- [Work to complete]
For the records below, give the count of lines holding the word "cambiar" and nothing more.

- [Information shown]
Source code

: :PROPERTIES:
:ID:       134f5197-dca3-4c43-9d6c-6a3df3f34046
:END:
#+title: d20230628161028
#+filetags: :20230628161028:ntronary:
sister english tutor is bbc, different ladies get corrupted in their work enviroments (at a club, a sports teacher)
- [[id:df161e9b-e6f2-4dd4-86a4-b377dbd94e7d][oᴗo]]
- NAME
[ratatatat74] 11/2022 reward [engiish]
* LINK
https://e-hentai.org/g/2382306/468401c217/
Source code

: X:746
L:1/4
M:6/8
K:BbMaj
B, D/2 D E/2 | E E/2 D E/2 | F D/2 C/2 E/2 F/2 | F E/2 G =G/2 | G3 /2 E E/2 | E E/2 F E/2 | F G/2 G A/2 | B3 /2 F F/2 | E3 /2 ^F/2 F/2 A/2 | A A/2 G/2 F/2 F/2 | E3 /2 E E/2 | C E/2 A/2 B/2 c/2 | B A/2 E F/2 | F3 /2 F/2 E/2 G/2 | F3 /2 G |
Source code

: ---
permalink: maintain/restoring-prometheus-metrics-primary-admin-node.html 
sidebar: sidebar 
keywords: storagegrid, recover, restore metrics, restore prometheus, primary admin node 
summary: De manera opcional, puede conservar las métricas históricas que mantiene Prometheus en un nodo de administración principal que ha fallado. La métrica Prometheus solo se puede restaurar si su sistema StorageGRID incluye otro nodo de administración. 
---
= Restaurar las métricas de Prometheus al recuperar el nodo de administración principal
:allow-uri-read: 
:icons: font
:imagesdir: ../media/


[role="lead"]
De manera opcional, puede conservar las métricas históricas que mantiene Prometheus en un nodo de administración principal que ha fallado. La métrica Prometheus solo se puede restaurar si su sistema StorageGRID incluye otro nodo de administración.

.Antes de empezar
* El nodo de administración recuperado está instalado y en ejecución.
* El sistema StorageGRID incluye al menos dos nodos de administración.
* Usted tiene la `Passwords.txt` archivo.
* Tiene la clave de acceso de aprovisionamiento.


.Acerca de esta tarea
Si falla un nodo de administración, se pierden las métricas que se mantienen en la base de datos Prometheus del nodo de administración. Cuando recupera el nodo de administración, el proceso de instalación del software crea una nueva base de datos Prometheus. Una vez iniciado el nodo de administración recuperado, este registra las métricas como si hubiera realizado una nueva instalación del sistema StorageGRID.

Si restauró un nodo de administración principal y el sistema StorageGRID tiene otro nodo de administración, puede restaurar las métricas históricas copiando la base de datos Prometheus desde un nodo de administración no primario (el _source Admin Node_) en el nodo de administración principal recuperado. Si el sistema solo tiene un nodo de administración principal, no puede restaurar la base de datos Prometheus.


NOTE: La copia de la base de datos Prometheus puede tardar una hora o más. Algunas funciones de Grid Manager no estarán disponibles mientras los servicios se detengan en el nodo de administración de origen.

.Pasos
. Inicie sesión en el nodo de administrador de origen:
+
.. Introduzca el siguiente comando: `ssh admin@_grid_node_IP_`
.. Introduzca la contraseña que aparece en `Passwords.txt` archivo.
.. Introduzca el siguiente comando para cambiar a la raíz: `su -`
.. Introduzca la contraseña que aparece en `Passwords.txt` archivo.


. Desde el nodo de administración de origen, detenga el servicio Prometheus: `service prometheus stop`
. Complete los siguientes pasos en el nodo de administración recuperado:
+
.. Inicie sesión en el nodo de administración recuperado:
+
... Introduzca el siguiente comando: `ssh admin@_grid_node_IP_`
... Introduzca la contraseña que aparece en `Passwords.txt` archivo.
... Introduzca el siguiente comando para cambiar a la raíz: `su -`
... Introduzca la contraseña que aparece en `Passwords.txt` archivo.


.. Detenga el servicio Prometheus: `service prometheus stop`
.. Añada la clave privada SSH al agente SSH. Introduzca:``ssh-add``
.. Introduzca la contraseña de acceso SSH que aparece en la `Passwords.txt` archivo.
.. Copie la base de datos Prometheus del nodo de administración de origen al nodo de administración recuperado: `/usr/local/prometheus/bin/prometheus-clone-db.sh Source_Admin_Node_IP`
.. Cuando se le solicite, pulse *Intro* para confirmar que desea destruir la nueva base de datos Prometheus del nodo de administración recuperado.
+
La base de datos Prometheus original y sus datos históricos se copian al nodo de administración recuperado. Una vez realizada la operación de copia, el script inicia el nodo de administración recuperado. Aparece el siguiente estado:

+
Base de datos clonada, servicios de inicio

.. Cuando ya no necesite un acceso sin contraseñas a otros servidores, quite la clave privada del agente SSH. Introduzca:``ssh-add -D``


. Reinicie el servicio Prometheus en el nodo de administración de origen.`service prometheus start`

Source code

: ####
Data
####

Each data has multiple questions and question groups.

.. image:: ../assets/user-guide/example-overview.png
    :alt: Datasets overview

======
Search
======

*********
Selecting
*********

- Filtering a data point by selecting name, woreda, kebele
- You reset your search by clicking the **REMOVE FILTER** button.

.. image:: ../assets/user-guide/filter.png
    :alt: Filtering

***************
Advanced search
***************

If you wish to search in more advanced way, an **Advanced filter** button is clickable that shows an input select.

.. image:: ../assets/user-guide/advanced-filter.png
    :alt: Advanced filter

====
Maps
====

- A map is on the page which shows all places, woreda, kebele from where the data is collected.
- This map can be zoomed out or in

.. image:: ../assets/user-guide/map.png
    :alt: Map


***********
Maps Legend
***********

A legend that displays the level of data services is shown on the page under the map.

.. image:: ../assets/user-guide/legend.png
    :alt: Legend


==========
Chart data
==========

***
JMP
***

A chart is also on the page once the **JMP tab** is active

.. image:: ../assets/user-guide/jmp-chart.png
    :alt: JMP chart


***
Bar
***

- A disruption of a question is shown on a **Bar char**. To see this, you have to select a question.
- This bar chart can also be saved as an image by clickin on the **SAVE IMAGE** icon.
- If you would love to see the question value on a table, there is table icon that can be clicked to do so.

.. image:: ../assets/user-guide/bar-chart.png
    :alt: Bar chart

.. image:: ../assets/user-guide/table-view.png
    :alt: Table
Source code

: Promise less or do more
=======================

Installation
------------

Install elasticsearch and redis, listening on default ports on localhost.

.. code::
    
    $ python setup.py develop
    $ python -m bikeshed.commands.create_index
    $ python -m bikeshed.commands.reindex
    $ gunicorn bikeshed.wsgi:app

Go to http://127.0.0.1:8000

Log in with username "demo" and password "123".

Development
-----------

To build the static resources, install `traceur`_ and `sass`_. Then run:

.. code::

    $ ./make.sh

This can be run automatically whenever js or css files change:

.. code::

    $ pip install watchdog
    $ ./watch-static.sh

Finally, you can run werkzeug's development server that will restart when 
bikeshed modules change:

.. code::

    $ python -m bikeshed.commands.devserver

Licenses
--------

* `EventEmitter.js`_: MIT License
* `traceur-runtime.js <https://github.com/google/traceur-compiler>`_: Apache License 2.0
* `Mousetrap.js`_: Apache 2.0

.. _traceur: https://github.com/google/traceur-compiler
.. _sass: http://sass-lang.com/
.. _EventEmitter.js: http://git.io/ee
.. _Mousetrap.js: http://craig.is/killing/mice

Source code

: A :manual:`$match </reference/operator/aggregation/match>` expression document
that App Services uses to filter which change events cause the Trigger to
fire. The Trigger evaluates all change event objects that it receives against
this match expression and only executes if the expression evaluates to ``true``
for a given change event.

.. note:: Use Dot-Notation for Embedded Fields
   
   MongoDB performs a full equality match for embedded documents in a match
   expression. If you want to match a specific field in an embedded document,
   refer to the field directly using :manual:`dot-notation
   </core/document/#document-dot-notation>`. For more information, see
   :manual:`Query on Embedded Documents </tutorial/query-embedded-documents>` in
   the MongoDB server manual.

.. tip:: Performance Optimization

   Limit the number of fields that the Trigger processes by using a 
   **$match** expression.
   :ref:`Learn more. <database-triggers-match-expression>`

- [Written solution]
2